On the other hand… the ratio between the S&P 500 Index and U.S. 30-year T-Bond futures is around 8.7:1.
And this is important because…?
Below is a chart of the ratio between the S&P 500 Index and the price of the U.S. 30-year T-Bond futures from late 1997 to the present time frame.
The chart shows that the S&P 500 Index has traded below 8.7 times the price of the TBond on a number of occasions over the past 15 years so this obviously is not a level that associated with major bottoms.
Yet… the message that we took from this chart was that by the time the SPX contracted to around 9 times the price of the TBond the equity markets were either at a bottom (1998 post-Asian crisis) or in the midst of some sort of crisis that was leading to a bottom.
The rapid decline in the ratio this year suggests that the markets are shifting right back into a ‘crisis’ state as bond prices soar while equity prices tumble.
The point, we suppose, is that the price of the SPX compared to long-term bond prices has declined to levels that, in the past, have been associated with the final stretches of bear markets (2002 and 2008) or somewhat temporary declines in front of significant rallies (2010 and 2011).
With the exception of 1998 it would have made sense to hold off on building long positions until the SPX/TBond ratio fell below 8:1. Fair enough. The problem with remaining bearish for too long at current levels is that the world may wake up one of these days to discover that recent weakness was less ‘crisis’ and more capital flows than most imagined.
Equity/Bond Markets
First below is a chart of the S&P 500 Index and U.S. 30-year T-Bond futures from 1987.

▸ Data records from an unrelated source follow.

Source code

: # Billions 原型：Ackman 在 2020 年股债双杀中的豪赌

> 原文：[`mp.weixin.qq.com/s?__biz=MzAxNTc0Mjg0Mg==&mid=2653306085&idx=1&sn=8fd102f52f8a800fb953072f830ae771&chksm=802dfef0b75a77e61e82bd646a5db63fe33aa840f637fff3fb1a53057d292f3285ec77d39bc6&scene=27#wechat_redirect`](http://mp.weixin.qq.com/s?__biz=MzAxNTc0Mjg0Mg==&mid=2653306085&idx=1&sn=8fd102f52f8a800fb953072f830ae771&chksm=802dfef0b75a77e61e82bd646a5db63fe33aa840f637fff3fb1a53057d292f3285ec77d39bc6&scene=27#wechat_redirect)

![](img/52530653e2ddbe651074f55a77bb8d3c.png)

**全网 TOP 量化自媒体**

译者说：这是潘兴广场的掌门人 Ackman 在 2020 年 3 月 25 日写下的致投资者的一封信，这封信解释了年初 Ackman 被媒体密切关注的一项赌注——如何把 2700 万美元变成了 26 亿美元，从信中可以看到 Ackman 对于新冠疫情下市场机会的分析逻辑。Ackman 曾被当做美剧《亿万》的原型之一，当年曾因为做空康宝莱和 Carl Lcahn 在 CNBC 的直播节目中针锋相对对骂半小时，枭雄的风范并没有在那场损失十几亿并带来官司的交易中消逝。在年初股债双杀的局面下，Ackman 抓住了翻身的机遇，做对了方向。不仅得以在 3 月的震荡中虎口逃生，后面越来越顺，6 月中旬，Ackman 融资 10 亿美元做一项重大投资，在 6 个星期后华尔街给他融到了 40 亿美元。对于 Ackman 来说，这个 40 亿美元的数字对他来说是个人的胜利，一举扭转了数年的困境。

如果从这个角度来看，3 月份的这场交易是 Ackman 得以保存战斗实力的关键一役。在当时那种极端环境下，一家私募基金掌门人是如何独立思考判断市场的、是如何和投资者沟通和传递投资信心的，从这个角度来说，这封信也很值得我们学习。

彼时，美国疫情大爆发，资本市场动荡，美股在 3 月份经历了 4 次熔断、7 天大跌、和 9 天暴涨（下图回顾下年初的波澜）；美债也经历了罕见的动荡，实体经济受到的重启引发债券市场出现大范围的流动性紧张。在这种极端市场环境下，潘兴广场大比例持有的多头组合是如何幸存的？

The argument is that the SPX extended its gains from May into August once the TBond futures started to essentially move sideways. Once the TBonds returned to a negative trend in August the SPX shifted into a topping process before eventually ‘crashing’.
Second below is a comparison from the current time period between the U.S. 30-year T-Bond futures and the Japanese yen futures.
Our suggestion is that the TBond futures are extending the rising price trend while the Japanese yen futures push upwards. If this is correct then as soon as the yen turns back to the down side we could see the bond market move from a bullish trend back to what might prove to be a dramatically bearish trend.
We were looking for some kind of comparison that might work for the Japanese yen and eventually settled on the TBond futures from 1005- 06. Whether this is ‘fair’ or not is open to debate but we have placed the charts below using the ‘cross over’ by the 50-day e.m.a. line through the 200-day e.m.a. line as our starting point.
In theory the yen is in approximately the same position today that the TBonds were in January of 2006. A break by the yen back below its 50-day e.m.a. line over the next while may indicate that the currency is going to resolve lower into the autumn.